→ **Goal of the exercise**
Begin at the top of the entries below and write out every line through the one containing "This project demonstrates", excluding pictures.

→ **Records for the task**
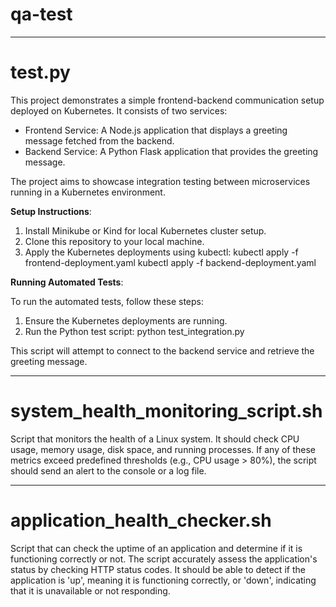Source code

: # qa-test

 ---------------------------------------------------------------------------------------------------------------------------------------------------------------
# test.py

This project demonstrates a simple frontend-backend communication setup deployed on Kubernetes. It consists of two services:
- Frontend Service: A Node.js application that displays a greeting message fetched from the backend.
- Backend Service: A Python Flask application that provides the greeting message.

The project aims to showcase integration testing between microservices running in a Kubernetes environment.

**Setup Instructions**:

1. Install Minikube or Kind for local Kubernetes cluster setup.
2. Clone this repository to your local machine.
3. Apply the Kubernetes deployments using kubectl:
kubectl apply -f frontend-deployment.yaml kubectl apply -f backend-deployment.yaml

**Running Automated Tests**:

To run the automated tests, follow these steps:
1. Ensure the Kubernetes deployments are running.
2. Run the Python test script:
 python test_integration.py


This script will attempt to connect to the backend service and retrieve the greeting message.


---------------------------------------------------------------------------------------------------------------------------------------------------------------

# system_health_monitoring_script.sh

Script that monitors the health of a Linux system. It should check CPU usage, memory usage, disk space, and running processes. 
If any of these metrics exceed predefined thresholds (e.g., CPU usage > 80%), the script should send an alert to the console or a log file.


---------------------------------------------------------------------------------------------------------------------------------------------------------------

# application_health_checker.sh

Script that can check the uptime of an application and determine if it is functioning correctly or not. 
The script accurately assess the application's status by checking HTTP status codes. It should be able to detect if the application is 'up', meaning it is functioning correctly, 
or 'down', indicating that it is unavailable or not responding.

→ **Written solution**
Source code

: # qa-test

 ---------------------------------------------------------------------------------------------------------------------------------------------------------------
# test.py

This project demonstrates a simple frontend-backend communication setup deployed on Kubernetes. It consists of two services:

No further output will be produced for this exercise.